MARS (Multimodal Agentic Room Search) is an Agentic RAG pipeline designed to solve the “Visual-Semantic Gap” in e-commerce search. Unlike standard vector search engines that rely solely on pixel similarity, MARS employs a fine-tuned Vision-Language Model (VLM) to reason about stylistic coherence and functional constraints.

This project demonstrates an end-to-end GenAI Engineering workflow: from generating a proprietary synthetic dataset using Teacher-Student distillation to fine-tuning a lightweight agent using QLoRA and optimizing inference latency by 85%.

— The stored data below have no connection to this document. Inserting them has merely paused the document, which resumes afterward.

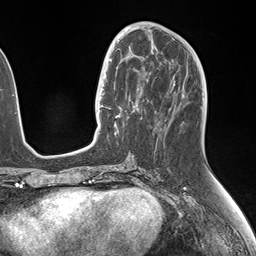
Breast MRI (dynamic contrast-enhanced), one axial slice; position 66 of 146 along the scan axis; cropped to one breast; dynamic contrast-enhanced series, time point 2 of 7 at this slice position (early post-contrast); 1.5 T; TE 1.5 ms, TR 4.1 ms; 1.1 mm slice thickness; 256 × 256 image matrix, field of view 227 × 227 mm. Female patient.
Outlined on this slice (semi-automatic segmentation, software-assisted and operator-edited):
- enhancing-tissue mask used for the functional tumour volume (all voxels passing the contrast-enhancement thresholds inside the analysis volume; usually the tumour): bounding box [x1, y1, x2, y2] px = [106, 49, 149, 134]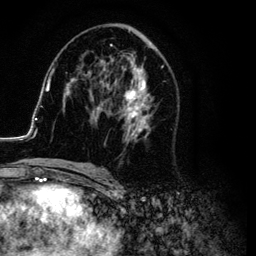
Breast MRI (dynamic contrast-enhanced), one axial slice. Slice 56 of 134 in the series (ordered by position). Cropped to one breast. Dynamic contrast-enhanced series, time point 2 of 6 at this slice position (early post-contrast). 3 T. TE 4.2 ms, TR 7.9 ms. 1.2 mm slice thickness. 256 × 256 image matrix. Female patient.
Structures marked on this image (semi-automatic segmentation, software-assisted and operator-edited):
- enhancing-tissue mask used for the functional tumour volume (all voxels passing the contrast-enhancement thresholds inside the analysis volume; usually the tumour): bounding box <26,29,179,169> (left, top, right, bottom; pixels)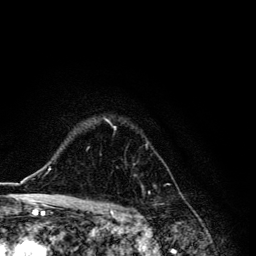
Breast MRI, one axial slice. Slice 95 of 134 in the series (ordered by position). Cropped to one breast. Dynamic contrast-enhanced series, time point 2 of 6 at this slice position (early post-contrast). 3 T. TE 4.2 ms, TR 8.6 ms. 256 × 256 image matrix. Female patient.
Outlined on this slice (semi-automatic segmentation, software-assisted and operator-edited):
- enhancing-tissue mask used for the functional tumour volume (all voxels passing the contrast-enhancement thresholds inside the analysis volume; usually the tumour): bounding box [x1, y1, x2, y2] px = [105, 118, 150, 194]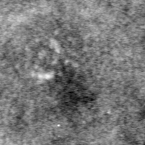
Cropped region of a digitized screen-film mammogram centred on a radiologist-marked abnormality; right breast; MLO view.
Marked abnormality: calcifications, morphology pleomorphic, distribution clustered; BI-RADS assessment category 3; pathology (as recorded): benign.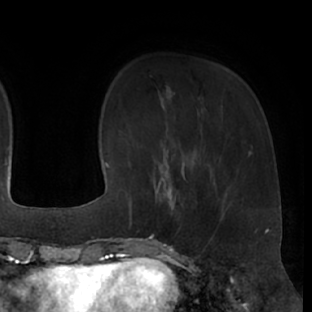
Breast MRI (dynamic contrast-enhanced), one axial slice. Slice 15 of 66 in the series (ordered by position). Cropped to one breast. Dynamic contrast-enhanced series, time point 2 of 7 at this slice position (early post-contrast). 1.5 T. TE 3 ms, TR 6.2 ms. 2.4 mm slice thickness. 312 × 312 image matrix, field of view 201 × 201 mm. Female patient.
Structures marked on this image (semi-automatic segmentation, software-assisted and operator-edited):
- enhancing-tissue mask used for the functional tumour volume (all voxels passing the contrast-enhancement thresholds inside the analysis volume; usually the tumour): bounding box <150,173,186,237> (left, top, right, bottom; pixels)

The 3-Stage MARS Funnel: Classical Filter → Visual Retrieval → Agentic Critique.

Project details

Features

  • Agentic Architecture: Built a 3-stage funnel combining BM25, SigLIP, and a Fine-Tuned VLM, successfully differentiating between “Visual Matches” (textures/colors) and “Functional Matches” (context).
  • Synthetic Data Engineering: Created a proprietary dataset of 1,500 visual critiques by deploying Qwen2.5-VL-7B as a “Teacher” to label hard-negative pairs mined from the Amazon Berkeley Objects dataset.
  • Resource-Efficient SFT: Fine-tuned a Qwen2-VL-2B model on a single Nvidia P100 GPU using QLoRA (4-bit quantization), achieving SOTA-level reasoning capabilities with minimal compute.
  • Production Optimization: Implemented Batched Inference for the agentic re-ranker, reducing query latency from 3 minutes to ~25 seconds.

Methodology

1. The Problem: The Semantic & Visual Gap

Standard search fails at complex intent. If a user uploads a photo of a swimming pool and searches for “Bed,” Vector Search (CLIP/SigLIP) returns a blue bed because it matches the color of the water. It fails to understand that beds do not belong in pools. MARS solves this by introducing a “Reasoning” stage.

2. The 3-Stage Funnel

  • Stage 1: The Filter (Classical IR):
    Uses BM25 to enforce semantic locking. If the user asks for a “Chair,” this stage guarantees we retrieve furniture tagged as chairs, filtering out visually similar but wrong categories (e.g., tables).
  • Stage 2: The Vibe Check (Vector Search):
    Uses SigLIP-so400m embeddings to re-rank the text candidates based on visual similarity to the user’s room image. This filters out items that clash with the room’s color palette or texture.
  • Stage 3: The Agent (Reasoning):
    The top candidates are passed to our Fine-Tuned Qwen2-VL Agent. The agent looks at the room and the product side-by-side and outputs a compatibility score (0-1) and a natural language rationale (e.g., “Low Score: This is indoor furniture in an outdoor setting.”).

3. Data Generation Strategy (Teacher-Student)

Since no dataset exists for “Interior Design Reasoning,” I engineered one:

  • Mining: Used SigLIP to find “Hard Negatives” (items that look right but are wrong categories).
  • Distillation: Prompted Qwen2.5-VL-7B (The Teacher) to critique these pairs, generating a score and a reasoning trace.
  • Training: Fine-tuned the smaller Qwen2-VL-2B (The Student) to mimic this reasoning logic.

Insights & Conclusion

  • Vectors imply Vibe, Agents imply Logic: Embedding models are excellent for surface-level matching (color/texture) but lack world knowledge. Integrating a small VLM agent adds the necessary “Common Sense” layer to search.
  • Synthetic Data is King: A small 2B parameter model, when fine-tuned on high-quality, task-specific synthetic data, can outperform larger generalized models in specific reasoning tasks.
  • Hybrid Retrieval is Mandatory: Relying purely on Vector Search often leads to semantic drift. Anchoring the search with Classical Retrieval (BM25) provided the necessary stability for the agent to work effectively.